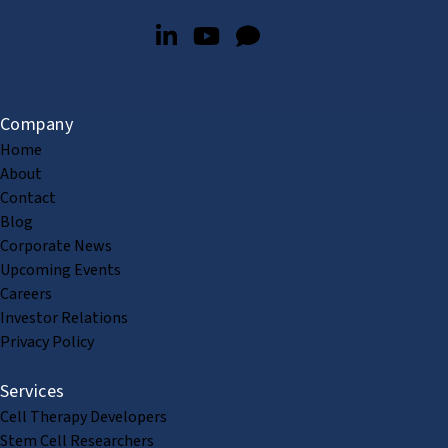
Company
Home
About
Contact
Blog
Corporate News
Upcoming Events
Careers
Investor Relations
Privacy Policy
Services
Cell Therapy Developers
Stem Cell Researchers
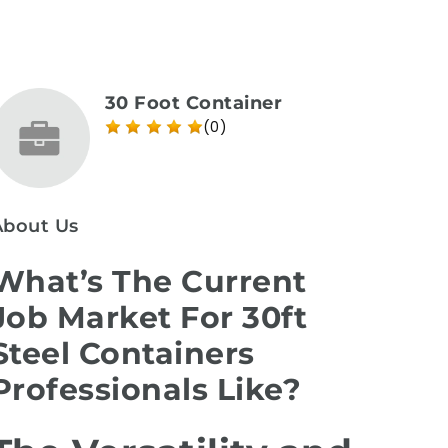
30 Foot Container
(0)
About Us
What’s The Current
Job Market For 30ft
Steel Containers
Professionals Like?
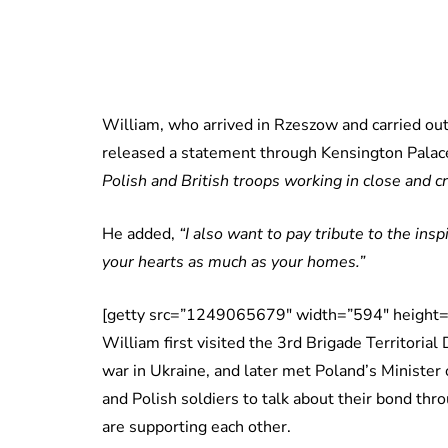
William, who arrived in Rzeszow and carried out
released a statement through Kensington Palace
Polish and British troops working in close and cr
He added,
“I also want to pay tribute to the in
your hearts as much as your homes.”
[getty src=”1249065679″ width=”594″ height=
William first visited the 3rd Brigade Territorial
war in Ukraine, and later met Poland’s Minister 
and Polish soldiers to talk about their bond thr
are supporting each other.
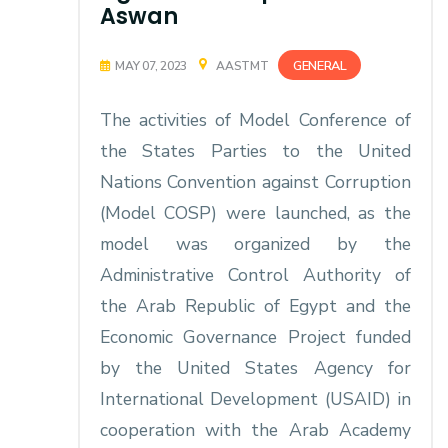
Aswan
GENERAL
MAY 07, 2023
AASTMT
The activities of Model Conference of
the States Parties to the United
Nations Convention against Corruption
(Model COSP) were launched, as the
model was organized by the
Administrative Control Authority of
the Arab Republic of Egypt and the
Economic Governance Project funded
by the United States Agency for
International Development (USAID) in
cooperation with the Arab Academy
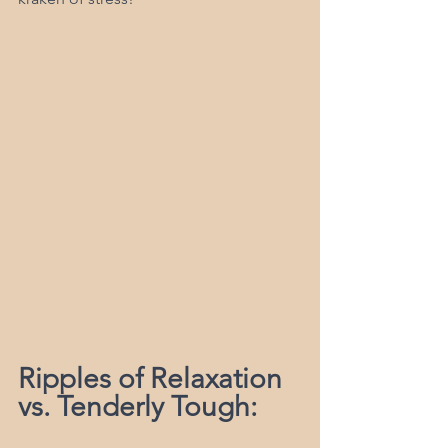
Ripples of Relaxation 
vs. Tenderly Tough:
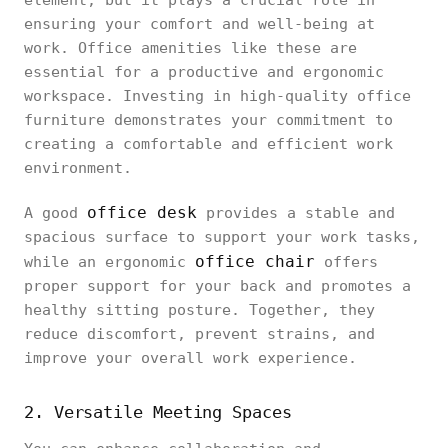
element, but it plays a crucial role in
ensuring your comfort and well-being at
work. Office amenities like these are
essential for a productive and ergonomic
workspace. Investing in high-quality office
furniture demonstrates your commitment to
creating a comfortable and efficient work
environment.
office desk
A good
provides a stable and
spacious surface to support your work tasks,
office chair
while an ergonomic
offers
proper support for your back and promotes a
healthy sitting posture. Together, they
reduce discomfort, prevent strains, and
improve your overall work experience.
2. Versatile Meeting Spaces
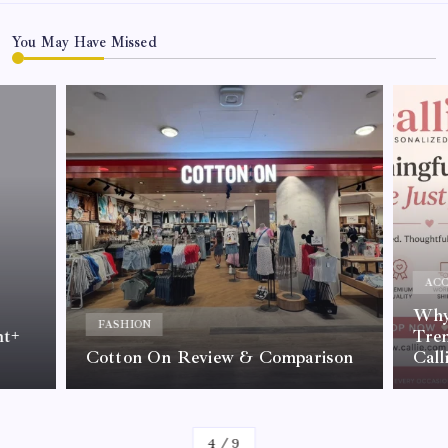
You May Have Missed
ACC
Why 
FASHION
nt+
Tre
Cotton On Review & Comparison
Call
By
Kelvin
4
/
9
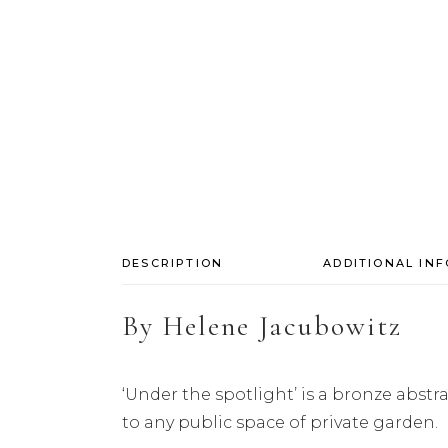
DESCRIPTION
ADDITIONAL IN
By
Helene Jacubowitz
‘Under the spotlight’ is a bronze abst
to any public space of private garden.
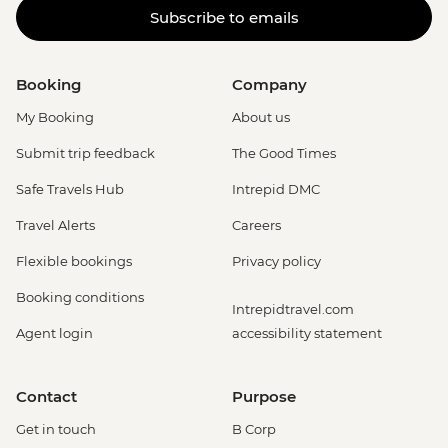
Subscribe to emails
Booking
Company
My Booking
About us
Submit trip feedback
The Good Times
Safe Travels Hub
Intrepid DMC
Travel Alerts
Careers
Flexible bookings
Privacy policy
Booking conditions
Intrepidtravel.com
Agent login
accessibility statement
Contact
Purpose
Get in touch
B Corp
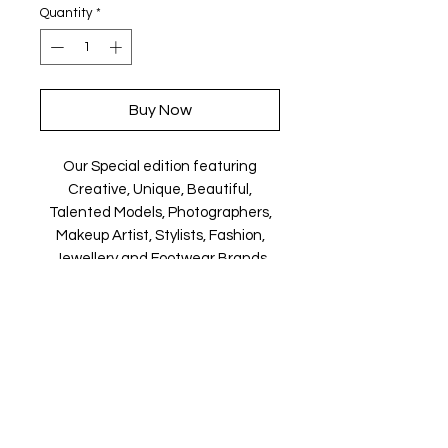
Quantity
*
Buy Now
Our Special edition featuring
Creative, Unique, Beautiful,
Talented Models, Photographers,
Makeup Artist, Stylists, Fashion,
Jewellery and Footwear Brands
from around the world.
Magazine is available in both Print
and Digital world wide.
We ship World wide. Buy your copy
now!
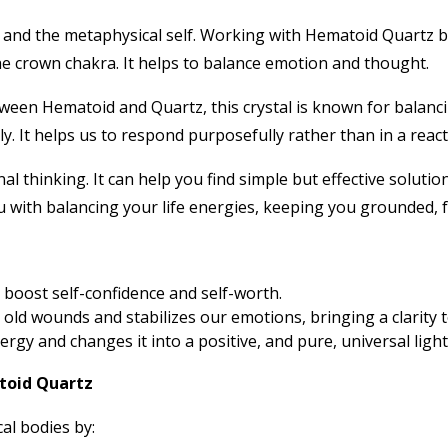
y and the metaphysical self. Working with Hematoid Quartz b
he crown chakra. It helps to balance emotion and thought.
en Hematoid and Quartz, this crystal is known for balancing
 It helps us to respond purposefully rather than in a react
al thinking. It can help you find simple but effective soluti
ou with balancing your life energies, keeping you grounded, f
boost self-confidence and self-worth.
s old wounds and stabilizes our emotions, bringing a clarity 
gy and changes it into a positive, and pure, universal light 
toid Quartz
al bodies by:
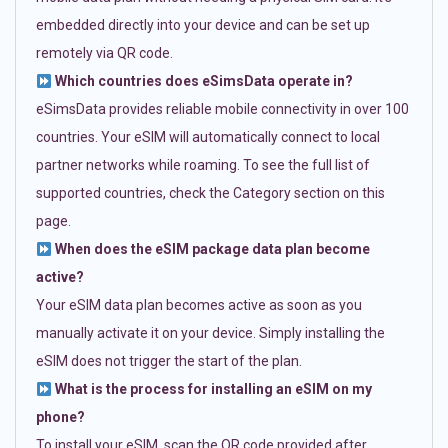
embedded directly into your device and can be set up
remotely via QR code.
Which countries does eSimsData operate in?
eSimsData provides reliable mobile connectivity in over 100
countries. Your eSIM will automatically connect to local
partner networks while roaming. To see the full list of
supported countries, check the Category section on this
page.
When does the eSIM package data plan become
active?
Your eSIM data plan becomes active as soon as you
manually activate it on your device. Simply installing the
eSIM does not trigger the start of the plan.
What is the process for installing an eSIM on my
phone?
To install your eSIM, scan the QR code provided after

++++

◆ **TO DO**
Please copy out every one of the lines above word for word, omitting the pictures.

◆ **RESULT OF THIS TASK**
Company
Home
About
Contact
Blog
Corporate News
Upcoming Events
Careers
Investor Relations
Privacy Policy
Services
Cell Therapy Developers
Stem Cell Researchers
30 Foot Container
(0)
About Us
What’s The Current
Job Market For 30ft
Steel Containers
Professionals Like?
William, who arrived in Rzeszow and carried out
released a statement through Kensington Palace
Polish and British troops working in close and cr
He added,
“I also want to pay tribute to the in
your hearts as much as your homes.”
[getty src=”1249065679″ width=”594″ height=
William first visited the 3rd Brigade Territorial
war in Ukraine, and later met Poland’s Minister 
and Polish soldiers to talk about their bond thr
are supporting each other.
Aswan
GENERAL
MAY 07, 2023
AASTMT
The activities of Model Conference of
the States Parties to the United
Nations Convention against Corruption
(Model COSP) were launched, as the
model was organized by the
Administrative Control Authority of
the Arab Republic of Egypt and the
Economic Governance Project funded
by the United States Agency for
International Development (USAID) in
cooperation with the Arab Academy
Ripples of Relaxation 
vs. Tenderly Tough:
element, but it plays a crucial role in
ensuring your comfort and well-being at
work. Office amenities like these are
essential for a productive and ergonomic
workspace. Investing in high-quality office
furniture demonstrates your commitment to
creating a comfortable and efficient work
environment.
office desk
A good
provides a stable and
spacious surface to support your work tasks,
office chair
while an ergonomic
offers
proper support for your back and promotes a
healthy sitting posture. Together, they
reduce discomfort, prevent strains, and
improve your overall work experience.
2. Versatile Meeting Spaces
You May Have Missed
ACC
Why 
FASHION
nt+
Tre
Cotton On Review & Comparison
Call
By
Kelvin
4
/
9
DESCRIPTION
ADDITIONAL IN
By
Helene Jacubowitz
‘Under the spotlight’ is a bronze abst
to any public space of private garden.
Subscribe to emails
Booking
Company
My Booking
About us
Submit trip feedback
The Good Times
Safe Travels Hub
Intrepid DMC
Travel Alerts
Careers
Flexible bookings
Privacy policy
Booking conditions
Intrepidtravel.com
Agent login
accessibility statement
Contact
Purpose
Get in touch
B Corp
Quantity
*
Buy Now
Our Special edition featuring
Creative, Unique, Beautiful,
Talented Models, Photographers,
Makeup Artist, Stylists, Fashion,
Jewellery and Footwear Brands
from around the world.
Magazine is available in both Print
and Digital world wide.
We ship World wide. Buy your copy
now!
y and the metaphysical self. Working with Hematoid Quartz b
he crown chakra. It helps to balance emotion and thought.
en Hematoid and Quartz, this crystal is known for balancing
 It helps us to respond purposefully rather than in a react
al thinking. It can help you find simple but effective soluti
ou with balancing your life energies, keeping you grounded, f
boost self-confidence and self-worth.
s old wounds and stabilizes our emotions, bringing a clarity 
gy and changes it into a positive, and pure, universal light 
toid Quartz
al bodies by:
embedded directly into your device and can be set up
remotely via QR code.
Which countries does eSimsData operate in?
eSimsData provides reliable mobile connectivity in over 100
countries. Your eSIM will automatically connect to local
partner networks while roaming. To see the full list of
supported countries, check the Category section on this
page.
When does the eSIM package data plan become
active?
Your eSIM data plan becomes active as soon as you
manually activate it on your device. Simply installing the
eSIM does not trigger the start of the plan.
What is the process for installing an eSIM on my
phone?
To install your eSIM, scan the QR code provided after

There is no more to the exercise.